Neuroepidemiology 2006 ; 27: 122-9.
Myint PK, Luben RN, Wareham NJ, Welch AA, Bingham SA, Day NE, and Khaw KT
DOI : 10.1159/000095551
PubMed ID : 16946623
PMCID : 0
Most studies to date support a protective role of physical activity in reducing stroke risk. However, they were not able to take into account combined work and leisure activity. We prospectively followed up 22,602 men and women aged 40-79 years, who had no history of stroke and myocardial infarction at baseline, participating in the European Prospective Investigation into Cancer-Norfolk. Participants were categorized into four levels of physical activity based on a validated self-reported questionnaire, which assesses combined work and leisure activities, at baseline during the period from 1993 to 1997. Stroke incidence was ascertained by death certificate and hospital record linkage data up to 2004, average 8.6 years of follow-up.
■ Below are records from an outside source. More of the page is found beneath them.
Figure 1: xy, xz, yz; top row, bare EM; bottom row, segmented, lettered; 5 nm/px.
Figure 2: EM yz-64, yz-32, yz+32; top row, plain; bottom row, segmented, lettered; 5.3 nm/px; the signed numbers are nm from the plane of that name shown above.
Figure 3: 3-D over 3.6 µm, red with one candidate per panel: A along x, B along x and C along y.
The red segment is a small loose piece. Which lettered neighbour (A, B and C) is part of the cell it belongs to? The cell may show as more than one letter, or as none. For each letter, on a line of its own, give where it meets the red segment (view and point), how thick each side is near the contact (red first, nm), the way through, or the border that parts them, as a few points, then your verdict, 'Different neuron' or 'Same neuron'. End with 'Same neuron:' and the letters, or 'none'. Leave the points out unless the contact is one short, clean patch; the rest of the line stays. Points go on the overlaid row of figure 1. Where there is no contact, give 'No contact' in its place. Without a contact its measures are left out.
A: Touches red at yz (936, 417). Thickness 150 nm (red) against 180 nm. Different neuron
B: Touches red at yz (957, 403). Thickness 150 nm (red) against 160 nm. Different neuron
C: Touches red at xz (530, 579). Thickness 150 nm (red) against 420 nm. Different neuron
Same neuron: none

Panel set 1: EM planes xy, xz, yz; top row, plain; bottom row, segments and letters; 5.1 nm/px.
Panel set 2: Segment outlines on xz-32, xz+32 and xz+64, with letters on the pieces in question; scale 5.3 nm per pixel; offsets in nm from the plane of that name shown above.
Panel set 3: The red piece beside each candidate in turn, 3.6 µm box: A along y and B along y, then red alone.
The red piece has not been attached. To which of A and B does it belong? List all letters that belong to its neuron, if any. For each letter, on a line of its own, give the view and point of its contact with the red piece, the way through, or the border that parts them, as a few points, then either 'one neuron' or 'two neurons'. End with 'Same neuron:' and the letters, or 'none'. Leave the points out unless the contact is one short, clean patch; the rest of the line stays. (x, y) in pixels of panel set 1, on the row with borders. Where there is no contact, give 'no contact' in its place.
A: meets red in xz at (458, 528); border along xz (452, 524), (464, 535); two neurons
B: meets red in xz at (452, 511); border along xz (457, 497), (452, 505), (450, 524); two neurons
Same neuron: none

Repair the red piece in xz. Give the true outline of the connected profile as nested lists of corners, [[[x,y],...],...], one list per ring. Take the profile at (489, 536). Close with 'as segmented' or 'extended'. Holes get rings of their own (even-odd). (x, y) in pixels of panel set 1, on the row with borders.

We used the Cox proportional hazards model. There were 361 incident strokes during follow-up (total person years = 195,092). After adjusting for age, sex, systolic blood pressure, body mass index, cholesterol, history of diabetes and smoking, men and women who were physically active were less likely to have a stroke (relative risk = 0.70, 95% CI: 0.49-0.99, p = 0.024) compared to those who were inactive. This highlights the fact that efforts to increase physical activity in both the work place and in leisure time should be encouraged.